_Exercise requirements_
Identify each line of the material below that contains the string "eerder", and copy those lines out. Case counts.

_Saved data entries_
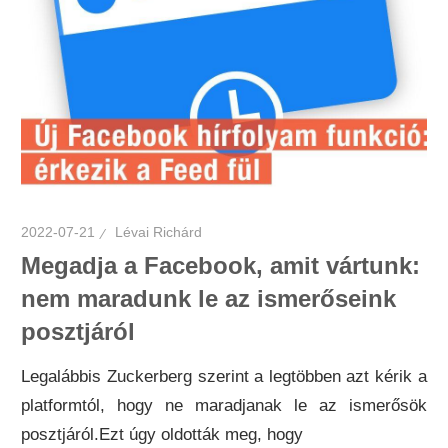
2022-07-21
Lévai Richárd
Megadja a Facebook, amit vártunk:
nem maradunk le az ismerőseink
posztjáról
Legalábbis Zuckerberg szerint a legtöbben azt kérik a
platformtól, hogy ne maradjanak le az ismerősök
posztjáról.Ezt úgy oldották meg, hogy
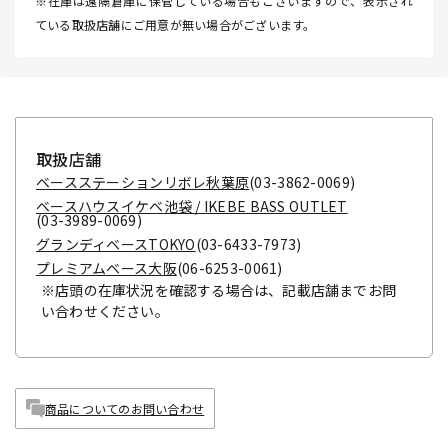
※在庫は遠隔倉庫に保管している場合もございますので、表示され
ている取扱店舗にご用意が無い場合がございます。
取扱店舗
ベースステーションリボレ秋葉原
(03-3862-0069)
ベースハウスイケベ池袋 / IKEBE BASS OUTLET
(03-3989-0069)
グランディベースTOKYO
(03-6433-7973)
プレミアムベース大阪
(06-6253-0061)
※店頭の在庫状況を確認する場合は、記載店舗までお問
い合わせください。
商品についてのお問い合わせ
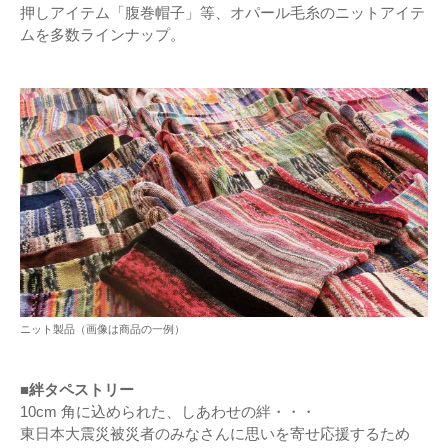
押しアイテム「腹巻帽子」等、オパール毛糸のニットアイテ
ムを多数ラインナップ。
ニット製品（画像は商品の一例）
■絆タペストリー
10cm 角に込められた、しあわせの絆・・・
東日本大震災被災者のみなさんに思いを寄せ応援するため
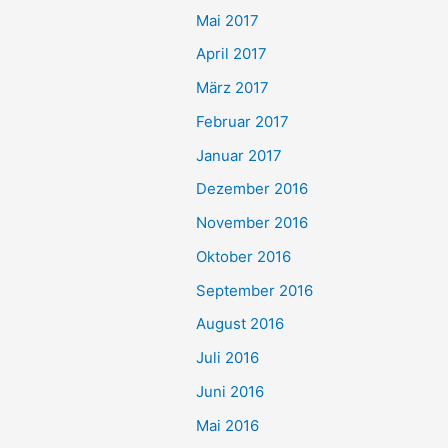
Mai 2017
April 2017
März 2017
Februar 2017
Januar 2017
Dezember 2016
November 2016
Oktober 2016
September 2016
August 2016
Juli 2016
Juni 2016
Mai 2016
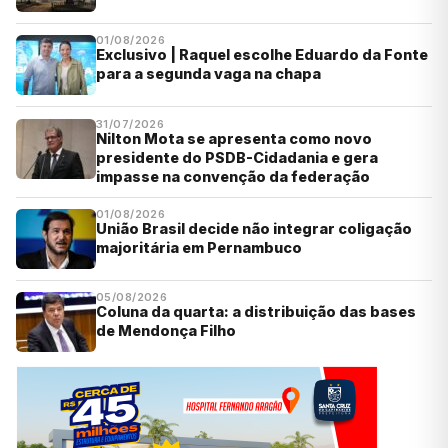
01/08/2026
Exclusivo | Raquel escolhe Eduardo da Fonte
para a segunda vaga na chapa
31/07/2026
Nilton Mota se apresenta como novo
presidente do PSDB-Cidadania e gera
impasse na convenção da federação
01/08/2026
União Brasil decide não integrar coligação
majoritária em Pernambuco
05/08/2026
Coluna da quarta: a distribuição das bases
de Mendonça Filho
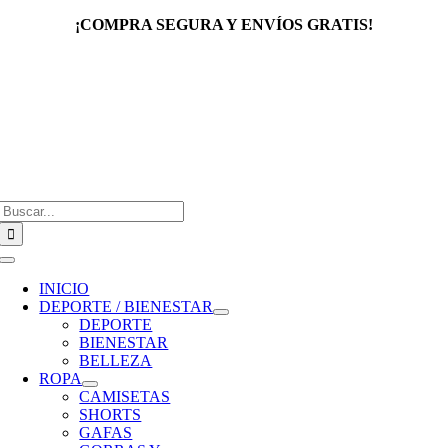
Saltar
¡COMPRA SEGURA Y ENVÍOS GRATIS!
al
contenido
Buscar:
Toggle
Navigation
INICIO
DEPORTE / BIENESTAR
DEPORTE
BIENESTAR
BELLEZA
ROPA
CAMISETAS
SHORTS
GAFAS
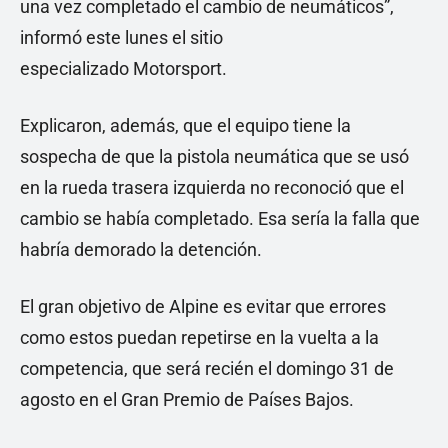
una vez completado el cambio de neumáticos”,
informó este lunes el sitio
especializado Motorsport.
Explicaron, además, que el equipo tiene la
sospecha de que la pistola neumática que se usó
en la rueda trasera izquierda no reconoció que el
cambio se había completado. Esa sería la falla que
habría demorado la detención.
El gran objetivo de Alpine es evitar que errores
como estos puedan repetirse en la vuelta a la
competencia, que será recién el domingo 31 de
agosto en el Gran Premio de Países Bajos.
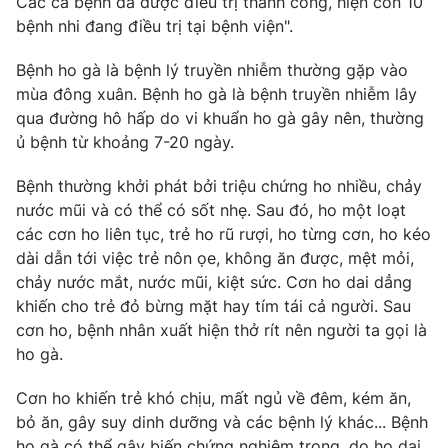
Các ca bệnh đã được điều trị thành công, hiện còn 10
bệnh nhi đang điều trị tại bệnh viện".
Photo
Infographic
Bệnh ho gà là bệnh lý truyền nhiễm thường gặp vào
Video
Shorts video
mùa đông xuân. Bệnh ho gà là bệnh truyền nhiễm lây
qua đường hô hấp do vi khuẩn ho gà gây nên, thường
ủ bệnh từ khoảng 7-20 ngày.
VTV Money
VTV Thể thao
Bệnh thường khởi phát bởi triệu chứng ho nhiều, chảy
VTV Sức khoẻ
Bất động sản
nước mũi và có thể có sốt nhẹ. Sau đó, ho một loạt
các cơn ho liên tục, trẻ ho rũ rượi, ho từng cơn, ho kéo
dài dẫn tới việc trẻ nôn ọe, không ăn được, mệt mỏi,
Thị trường 24h
Tấm lòng Việt
chảy nước mắt, nước mũi, kiệt sức. Cơn ho dai dẳng
khiến cho trẻ đỏ bừng mặt hay tím tái cả người. Sau
VTV4
Vươn mình bằng AI
cơn ho, bệnh nhân xuất hiện thở rít nên người ta gọi là
ho gà.
VTV9
VTV8
Cơn ho khiến trẻ khó chịu, mất ngủ về đêm, kém ăn,
bỏ ăn, gây suy dinh dưỡng và các bệnh lý khác... Bệnh
Liên hệ tòa soạn
English
ho gà có thể gây biến chứng nghiêm trọng, do ho dai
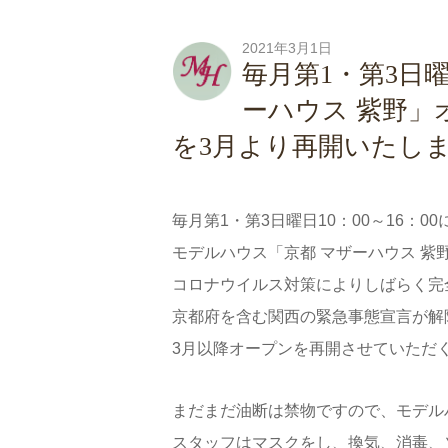
2021年3月1日
毎月第1・第3日
ーハウス 紫野」
を3月より再開いたし
毎月第1・第3日曜日10：00～16：
モデルハウス「京都 マザーハウス 紫
コロナウイルス対策によりしばらく完
京都府を含む関西の緊急事態宣言が解
3月以降オープンを再開させていただ
まだまだ油断は禁物ですので、モデル
スタッフはマスクをし、換気、消毒、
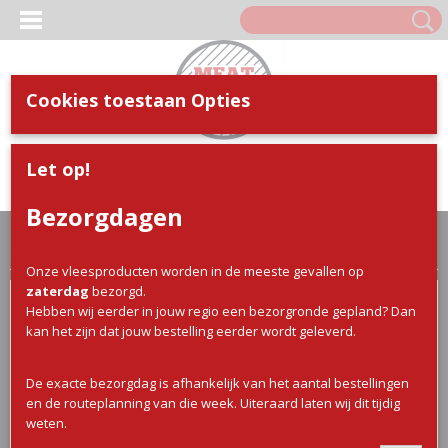
Cookies toestaan Opties
Inloggen
Registreren
UW WINKELWAGEN
Let op!
Geen producten
(0)
Bezorgdagen
Home
>
Webshop
>
BBQ
>
Worsten / Burgers / Lapjes
> BBQ
Speklap
Onze vleesproducten worden in de meeste gevallen op
zaterdag
bezorgd.
Hebben wij eerder in jouw regio een bezorgronde gepland? Dan
kan het zijn dat jouw bestelling eerder wordt geleverd.
De exacte bezorgdag is afhankelijk van het aantal bestellingen
en de routeplanning van die week. Uiteraard laten wij dit tijdig
weten.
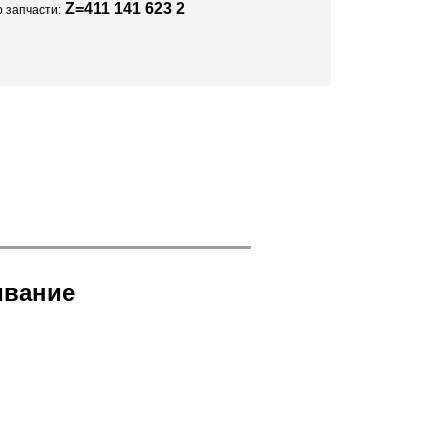
Z=411 141 623 2
 запчасти:
ивание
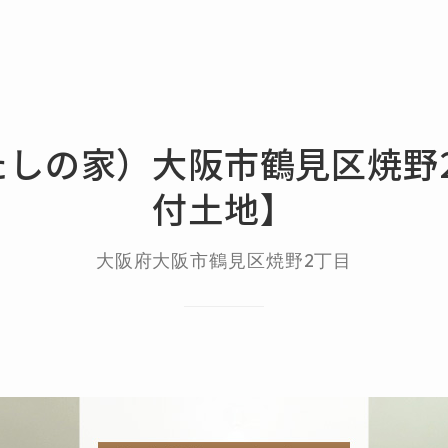
わたしの家）大阪市鶴見区焼
付土地】
大阪府大阪市鶴見区焼野2丁目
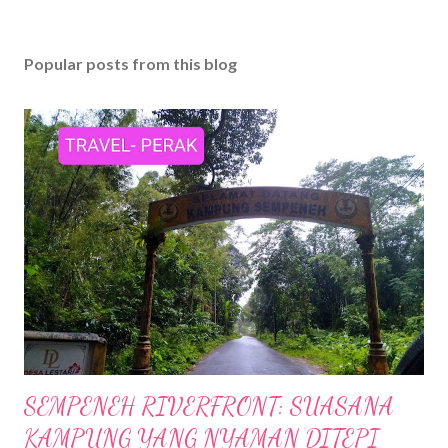
Popular posts from this blog
SEMPENEH RIVERFRONT: SUASANA
KAMPUNG YANG NYAMAN DITEPI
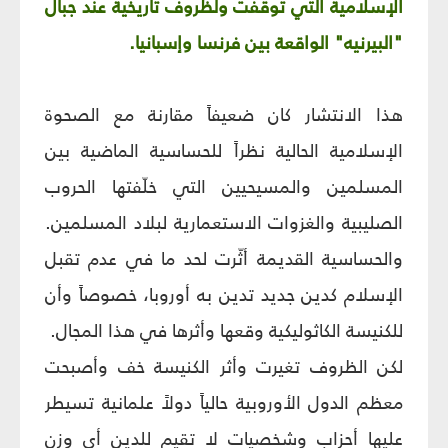
الإسلامية التي توقفت ولظروف تاريخية عند جبال
"البيرنيه" الواقعة بين فرنسا وإسبانيا.
هذا الانتشار كان ضعيفاً مقارنة مع الصحوة
الإسلامية الحالية نظراً للحساسية الماضية بين
المسلمين والمسيحيين التي خلّفتها الحروب
الصليبية والغزوات الاستعمارية لبلاد المسلمين.
والحساسية القديمة أثّرت لحد ما في عدم تقبل
الإسلام كدين جديد تدين به أوروبا، خصوصاً وأن
للكنيسة الكاثوليكية وقعها وأثرها في هذا المجال.
لكن الظروف تغيرت وأثر الكنيسة خف وأصبحت
معظم الدول الأوروبية حالياً دولاً علمانية تسيطر
عليها أحزاب وشخصيات لا تقيم للدين أي وزن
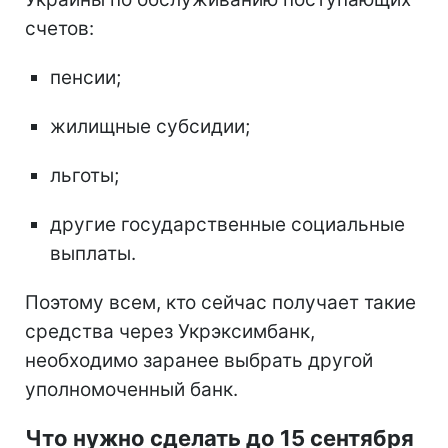
счетов:
пенсии;
жилищные субсидии;
льготы;
другие государственные социальные
выплаты.
Поэтому всем, кто сейчас получает такие
средства через Укрэксимбанк,
необходимо заранее выбрать другой
уполномоченный банк.
Что нужно сделать до 15 сентября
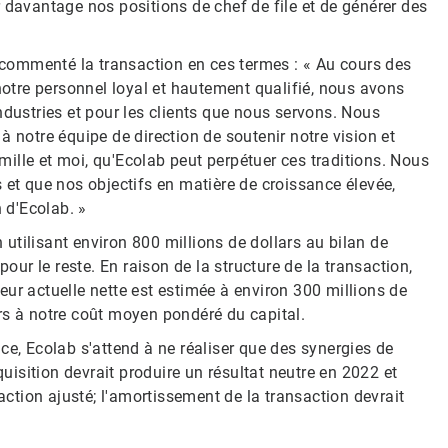
 davantage nos positions de chef de file et de générer des
t commenté la transaction en ces termes : « Au cours des
 notre personnel loyal et hautement qualifié, nous avons
ndustries et pour les clients que nous servons. Nous
otre équipe de direction de soutenir notre vision et
ille et moi, qu'Ecolab peut perpétuer ces traditions. Nous
 et que nos objectifs en matière de croissance élevée,
n d'Ecolab. »
n utilisant environ 800 millions de dollars​​​​​​​ au bilan de
 le reste.​​​​​​​ En raison de la structure de la transaction,
ur actuelle nette est estimée à environ 300 millions de
 notre coût moyen pondéré du capital.​​​​​​​
ce, Ecolab s'attend à ne réaliser que des synergies de
quisition devrait produire un résultat neutre en 2022 et
 action ajusté; l'amortissement de la transaction devrait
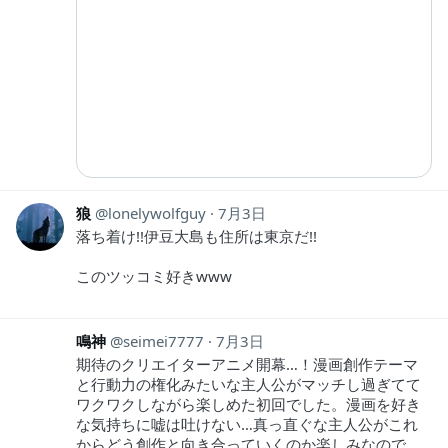
狼
lonelywolfguy
7月3日
落ち着け!!伊豆大島も住所は東京だ!!
このツッコミ好きwww
鳴神
seimei7777
7月3日
期待のクリエイターアニメ開幕…！漫画創作テーマ
と行動力の権化みたいな主人公がマッチし過ぎてて
ワクワクしながら楽しめた初回でした。漫画を好き
な気持ちに嘘は吐けない…真っ直ぐな主人公がこれ
からどう創作と向き合っていくのか楽しみなので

_Response to the exercise_
Hebben wij eerder in jouw regio een bezorgronde gepland? Dan
kan het zijn dat jouw bestelling eerder wordt geleverd.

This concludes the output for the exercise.